◆ **KUTIPAN BACAAN**:
——————

Senin, 09 Agustus 2010

KAPITALISME MENJARAH

Kapitalisme Menyanyikan Pendidikan Indonesia
By Johanes Catur W. P.

Fenomena di sekitar kita, mulai dari plagiarisme, korupsi, nepotisme, mutilasi, dan berbagai tindakan lain yang melanggar hukum pidana maupun perdata terasa makin akrab di sekitar kita. Para pelaku kejahatan diberi sanksi sedemikian berat/ringannya yang cenderung tidak sesuai dengan tingkat pelanggaran mereka. Bahkan oknum tertentu dari pihak yang berwajib turut melakukan pelanggaran secara sengaja telah menjadi suatu hal yang wajar. Sedemikian buruknya citra aparat beserta sistem pemerintahan kita saat ini.
Kondisi di atas terjadi dan seakan dilestarikan, karena para pihak yang mengetahui hal-hal yang terkait hukum menjadikannya sebagai media untuk melancarkan niatan buruk mereka. Merubah undang-undang ataupun aturan yang terkait, yang dirasa akan mengancam sepak terbangnya untuk menipu rakyat dan bangsa ini. Apakah akar permasalahannya? Siapakah yang bertanggung jawab terkait dengan hal ini? Adakah solusi yang dapat ditawarkan dewasa ini?

——————

Baris dari sebuah kumpulan
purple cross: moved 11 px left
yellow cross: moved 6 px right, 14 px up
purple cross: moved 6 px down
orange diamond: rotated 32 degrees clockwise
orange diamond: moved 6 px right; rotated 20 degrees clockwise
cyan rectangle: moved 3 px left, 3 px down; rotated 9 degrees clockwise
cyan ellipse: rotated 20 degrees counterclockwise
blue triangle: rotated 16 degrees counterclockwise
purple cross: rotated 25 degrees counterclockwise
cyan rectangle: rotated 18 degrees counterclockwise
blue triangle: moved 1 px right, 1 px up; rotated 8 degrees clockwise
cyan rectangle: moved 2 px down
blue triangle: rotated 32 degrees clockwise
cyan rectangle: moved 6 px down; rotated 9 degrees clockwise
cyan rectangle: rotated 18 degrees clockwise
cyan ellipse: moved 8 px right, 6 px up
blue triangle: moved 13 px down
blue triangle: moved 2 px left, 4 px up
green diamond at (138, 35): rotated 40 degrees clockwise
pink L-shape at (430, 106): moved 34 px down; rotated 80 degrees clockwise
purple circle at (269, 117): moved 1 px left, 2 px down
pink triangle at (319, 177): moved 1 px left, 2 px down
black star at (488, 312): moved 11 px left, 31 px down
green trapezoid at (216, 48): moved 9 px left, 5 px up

——————

Salin ulang tanpa diubah bagian tulisan tentang kapitalisme dan pendidikan di atas yang diawali kata-kata "Kondisi di atas" dan ditutup dengan "ditawarkan dewasa ini?".

Kondisi di atas terjadi dan seakan dilestarikan, karena para pihak yang mengetahui hal-hal yang terkait hukum menjadikannya sebagai media untuk melancarkan niatan buruk mereka. Merubah undang-undang ataupun aturan yang terkait, yang dirasa akan mengancam sepak terbangnya untuk menipu rakyat dan bangsa ini. Apakah akar permasalahannya? Siapakah yang bertanggung jawab terkait dengan hal ini? Adakah solusi yang dapat ditawarkan dewasa ini?